I am doing some simple models to estimate the cost of having unrealized taxed investments, but I keep running into equations that have the form of:
$$a^x = b^x\cdot(1-c) - c$$
Or even,
$$a^x = b^x\cdot d - c$$
All of the 'numbers' in the equations are in $(0,\infty)$.
From my understanding, these equations fall into the category of transcendental equations. I have no idea of to proceed to solve the above equations.

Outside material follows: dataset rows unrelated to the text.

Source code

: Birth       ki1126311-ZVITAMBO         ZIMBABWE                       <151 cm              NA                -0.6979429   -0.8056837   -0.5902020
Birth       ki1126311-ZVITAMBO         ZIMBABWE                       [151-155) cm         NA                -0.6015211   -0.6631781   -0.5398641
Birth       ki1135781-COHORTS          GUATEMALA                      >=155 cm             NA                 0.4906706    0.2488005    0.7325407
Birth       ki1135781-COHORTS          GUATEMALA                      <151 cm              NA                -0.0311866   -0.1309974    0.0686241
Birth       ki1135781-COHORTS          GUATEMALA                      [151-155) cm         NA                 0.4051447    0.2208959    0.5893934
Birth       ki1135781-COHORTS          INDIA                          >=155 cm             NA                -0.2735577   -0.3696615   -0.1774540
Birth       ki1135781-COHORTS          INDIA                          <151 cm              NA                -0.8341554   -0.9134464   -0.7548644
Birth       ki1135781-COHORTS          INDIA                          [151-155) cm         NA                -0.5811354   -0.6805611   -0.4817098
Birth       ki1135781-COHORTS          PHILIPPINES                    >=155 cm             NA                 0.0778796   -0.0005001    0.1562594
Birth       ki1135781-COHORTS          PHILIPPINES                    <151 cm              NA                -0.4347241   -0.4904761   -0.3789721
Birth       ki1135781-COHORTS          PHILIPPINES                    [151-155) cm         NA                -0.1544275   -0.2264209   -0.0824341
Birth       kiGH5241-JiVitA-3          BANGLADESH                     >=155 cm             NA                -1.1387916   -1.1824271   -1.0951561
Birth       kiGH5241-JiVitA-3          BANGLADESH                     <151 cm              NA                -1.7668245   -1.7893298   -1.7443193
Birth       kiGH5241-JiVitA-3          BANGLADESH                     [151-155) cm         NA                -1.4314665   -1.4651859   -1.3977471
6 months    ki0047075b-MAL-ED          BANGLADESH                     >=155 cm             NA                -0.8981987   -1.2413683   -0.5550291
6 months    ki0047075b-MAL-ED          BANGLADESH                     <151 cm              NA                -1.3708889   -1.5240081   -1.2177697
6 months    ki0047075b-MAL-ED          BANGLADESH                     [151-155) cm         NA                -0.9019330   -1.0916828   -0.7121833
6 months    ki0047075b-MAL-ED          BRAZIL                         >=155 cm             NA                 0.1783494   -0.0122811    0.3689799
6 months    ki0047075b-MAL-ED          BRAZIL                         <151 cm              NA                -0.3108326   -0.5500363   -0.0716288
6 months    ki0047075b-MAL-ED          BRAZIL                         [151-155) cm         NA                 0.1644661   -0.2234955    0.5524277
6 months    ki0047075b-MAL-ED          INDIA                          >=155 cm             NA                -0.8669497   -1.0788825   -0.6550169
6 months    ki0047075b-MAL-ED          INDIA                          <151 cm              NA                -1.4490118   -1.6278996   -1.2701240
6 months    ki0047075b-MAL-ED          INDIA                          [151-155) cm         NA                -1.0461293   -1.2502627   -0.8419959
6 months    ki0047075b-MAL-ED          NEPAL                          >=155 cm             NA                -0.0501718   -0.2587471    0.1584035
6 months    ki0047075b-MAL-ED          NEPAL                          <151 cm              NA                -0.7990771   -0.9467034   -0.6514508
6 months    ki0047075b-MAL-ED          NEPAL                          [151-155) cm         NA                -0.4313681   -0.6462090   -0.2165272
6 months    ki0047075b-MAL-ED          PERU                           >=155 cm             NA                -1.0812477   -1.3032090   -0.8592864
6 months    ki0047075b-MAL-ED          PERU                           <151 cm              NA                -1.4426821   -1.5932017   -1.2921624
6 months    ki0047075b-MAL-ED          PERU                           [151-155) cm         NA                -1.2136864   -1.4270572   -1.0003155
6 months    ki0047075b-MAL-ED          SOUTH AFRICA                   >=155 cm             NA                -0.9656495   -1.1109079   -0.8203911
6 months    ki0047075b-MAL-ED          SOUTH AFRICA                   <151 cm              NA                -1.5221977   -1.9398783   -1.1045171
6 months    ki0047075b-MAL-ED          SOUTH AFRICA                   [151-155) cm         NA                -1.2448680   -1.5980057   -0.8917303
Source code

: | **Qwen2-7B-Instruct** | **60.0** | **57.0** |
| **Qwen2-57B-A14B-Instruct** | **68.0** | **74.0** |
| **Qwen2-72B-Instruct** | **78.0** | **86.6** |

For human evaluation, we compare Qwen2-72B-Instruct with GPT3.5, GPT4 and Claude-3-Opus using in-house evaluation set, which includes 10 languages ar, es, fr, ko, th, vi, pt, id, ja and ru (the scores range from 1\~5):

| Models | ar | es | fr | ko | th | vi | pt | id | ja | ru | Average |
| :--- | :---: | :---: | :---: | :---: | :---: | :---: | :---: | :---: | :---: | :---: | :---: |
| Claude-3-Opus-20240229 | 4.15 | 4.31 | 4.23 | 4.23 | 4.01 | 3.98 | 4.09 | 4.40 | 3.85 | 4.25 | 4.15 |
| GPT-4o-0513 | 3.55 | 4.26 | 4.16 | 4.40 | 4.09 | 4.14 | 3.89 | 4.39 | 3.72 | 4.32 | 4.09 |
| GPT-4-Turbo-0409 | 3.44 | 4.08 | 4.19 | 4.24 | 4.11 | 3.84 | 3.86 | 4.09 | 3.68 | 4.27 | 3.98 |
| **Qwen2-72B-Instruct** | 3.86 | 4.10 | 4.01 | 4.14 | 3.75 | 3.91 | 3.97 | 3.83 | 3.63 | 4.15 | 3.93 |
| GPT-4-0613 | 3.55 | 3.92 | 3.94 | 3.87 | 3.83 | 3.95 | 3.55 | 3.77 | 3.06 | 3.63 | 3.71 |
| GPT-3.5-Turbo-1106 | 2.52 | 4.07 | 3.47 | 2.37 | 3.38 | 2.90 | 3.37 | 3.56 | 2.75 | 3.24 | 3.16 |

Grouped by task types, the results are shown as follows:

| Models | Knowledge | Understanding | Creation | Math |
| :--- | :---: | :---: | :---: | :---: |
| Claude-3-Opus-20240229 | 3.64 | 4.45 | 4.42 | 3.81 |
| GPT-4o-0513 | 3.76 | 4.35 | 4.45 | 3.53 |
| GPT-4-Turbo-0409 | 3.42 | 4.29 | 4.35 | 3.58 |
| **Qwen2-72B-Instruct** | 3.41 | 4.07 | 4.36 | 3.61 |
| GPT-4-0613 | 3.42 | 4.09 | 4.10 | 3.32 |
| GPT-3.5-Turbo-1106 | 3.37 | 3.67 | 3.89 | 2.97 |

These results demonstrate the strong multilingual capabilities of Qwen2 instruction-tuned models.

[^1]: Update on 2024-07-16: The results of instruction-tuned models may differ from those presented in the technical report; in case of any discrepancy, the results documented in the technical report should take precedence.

I am not looking just for the solution to the equations, but also want to understand how to solve them, in case I get similar trouble in the future.
A transcendental equation contains a transcendental function that cannot be expressed in finite number of simple algebraic operations, and also such equation has no closed form expression, has no finite number of standard operations.
You can express the equation through a function $f$ and then use some simple calculus methods to at least approximate $x$
$$f(x)=b^x\cdot d - c - a^x \quad f:[0, \infty) \rightarrow \mathbb{R} \hspace{30px} \text{$a,b,c,d$ are also in the domain}$$
$$f(0)=d-c-1\hspace{30px} d\geq1+c \quad \text{or} \quad d< 1+c \\ \text{When $d=1+c$ you have $f(0)=0$}$$
$$f'(x)=d\ln{b}\cdot b^x-\ln{a}\cdot a^x \\[6px] f'(x)=0\implies a^x=d\frac{\ln{b}}{\ln{a}}b^x\\[6px]x=\log_a{d}+\log_a{\ln b}+x\cdot\log_a{b}-\log_a{\ln a}\\[6px] x=m=\frac{\log_a{d}+\log_a{\ln b}-\log_a{\ln a}}{1-\log_a{b}} \\[20px] \text{There exists only one $m$ for which the function is min or max} \\ \text{This is used for the following...}$$
You can then set $f$ to be defined by, $f(x) = d\cdot b^x -a^x$ And $g(x)=d\cdot b^x -c -a^x$
then, $f(n) = 0 \implies a^n=d\cdot b^n \implies n=\log_a{d} + n\log_a{b} \implies n=\frac{\log_a{d}}{1-\log_a{b}}$
If you think about the graph of the functions, the area between $f$ and $\frac{c-0}{t_0-n}(x-n)$ and interval $[t_0, n]$ is useful in the following
Where the second function is the line that goes through point $x:f(x)=0$, (that is point $(n, 0)$) and point $(t_0, f(n) + c)=(t_0, c)$, where $t_0: g(t_0)=0$
So $$\int_{t_0}^n f(x)-c\frac{(x-n)}{t_0-n}dx \approx 0$$
But the bigger $c$ gets, the less approximate it gets, though as $c \rightarrow 0$ both sides are equal.